- Coat of arms of Ireland
- Court: Supreme Court of Ireland
- Full case name: Patrick Kelly v The Visitors of the College of the Holy and Undivided Trinity of Queen Elizabeth near Dublin
- Decided: December 14, 2007
- Citations: Kelly v TCD [2007] IESC 61 (14 December 2007), Supreme Court (Ireland)

Case history
- Appealed from: High Court

Court membership
- Judges sitting: Fennelly J., Macken J., Finnegan J.

Case opinions
- The Irish Supreme Court reviewed and restated the law on objective bias in Ireland
- Decision by: Fennelly, J.
- Concurrence: Macken J.; Finnegan J

Keywords
- Bias; Supreme Court; Disciplinary Tribunal

= Kelly v Trinity College Dublin =

Irish Supreme Court case

Kelly v Trinity College Dublin [2007 IESC 61]; [2007] 12 JIC 1411; is an Irish Supreme Court case in which the Court held that former employments or associations are insufficient, in the absence of other evidence, to disqualify a person from participating in disciplinary or similar tribunals related to that former employment.

== Background ==
Kelly (a student of Trinity College Dublin at the time) made a complaint of bullying against a member of staff. Following internal investigations which rejected his complaint, Kelly appealed to the Visitors to Trinity College Dublin ("Visitors" are part of the oversight structure of Trinity College Dublin). The Visitors decided that they had no jurisdiction to consider the complaint.

Kelly sought to apply for the judicial review of this decision of the Visitors on the basis of the "composition of the Visitors and alleges bias". The application for judicial review was dismissed in the High Court (Abbot J) and was appealed directly to the Supreme Court pursuant to Order 58, Rule 13 of the Rules of the Superior Courts.

Amongst the grounds on which judicial review was sought was that one of the Visitors, Professor Sagarra, was disqualified from the role by reason of objective bias as she had previously been employed by the university and had become a Pro-Chancellor of the university in 1999. Kelly claimed on Professor Sagarra's appointment as Pro-Chancellor she had sworn that she would "uphold the best interests of the University" and so by reason of her career and background, Professor Sagarra would be naturally biased in favour of the university. In making the claim of objective bias, Kelly relied on the test set out by Keane CJ in

He relied on Orange Communications Ltd. v. Director of Telecoms (No. 2) [2000 IESC 79; [2000] 4 IR 159] in which Keane C.J. defined objective bias as the apprehension "that the decision will be set aside on the ground of objective bias where there is a reasonable apprehension or suspicion that the decision maker might have been biased, i.e. where it is found that, although there was no actual bias, there is an appearance of bias."

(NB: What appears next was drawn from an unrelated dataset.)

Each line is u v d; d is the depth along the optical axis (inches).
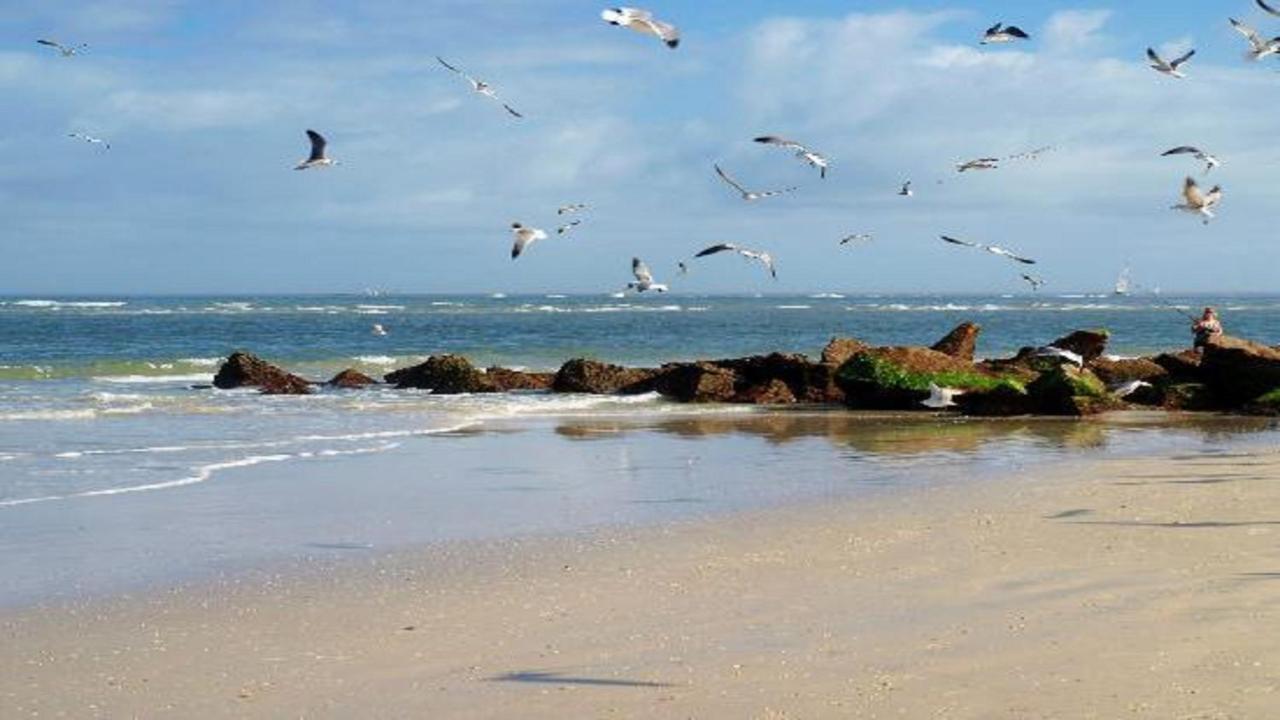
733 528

== Holding of the Supreme Court ==
Fennelly J delivered the sole written judgment, with whom the other judges agreed.

The Supreme Court held that Kelly had not established an arguable case of objective bias against the decision of Professor Sagarra in her role as a Visitor. Noting that "former employments or association" are not sufficient in and of themselves to disqualify someone from participating in a disciplinary or similar tribunal and that Professor Sagarra's position as Pro-Chancellor did not undermine her ability to bring a "fresh and independent mind" to the matters before the Visitors, the Supreme Court cautioned against attempting to list the factors that may or may not give rise to a risk of bias. Citing from the English Court of Appeal case, Locabail (U.K.) Ltd. v. Bayfield Properties Ltd [2000] 2 WLR 870; [2000 QB 451], the Supreme Court noted that "[e]verything will depend on the facts"

The Supreme Court therefore held that it would not be a justified step to disqualify an otherwise qualified person from performing an adjudicative role merely because of that person's previous profession, social links or background.

During the hearing Kelly also objected to the presence of Macken J on the Supreme Court bench for this case on the basis that Macken J was a graduate of Trinity College Dublin and had been a law lecturer there. This fact was raised by the judges prior to the hearing, but it was only after the hearing had commenced that Kelly raised an objection. The Supreme Court rejected this objection on the basis that past associations by themselves are not sufficient to establish objective bias and do not disqualify judges from performing their professional duties.

== Subsequent developments ==
This case was subsequently cited with approval in O'Reilly v Lee [2008 IESC 21, [2008] 4 IR 269] where the Supreme Court in this case to establish that the fact that the President of the High Court appoints certain persons to the Solicitors Disciplinary Tribunal does not, of itself, render the President of the High Court objectively biased. It was also cited with approval in R.V. (A Minor Suing by his Mother and Next Friend K.M.) v Secretary General of the Department of Education and Science, James Hayes, Nora Mary O'Riordan and Elaine Collins (Respondents) and The Board of Management of a School (Notice Party) [2019] IEHC 595 and O'Ceallaigh v An Bord Altranais [2011] IESC 50.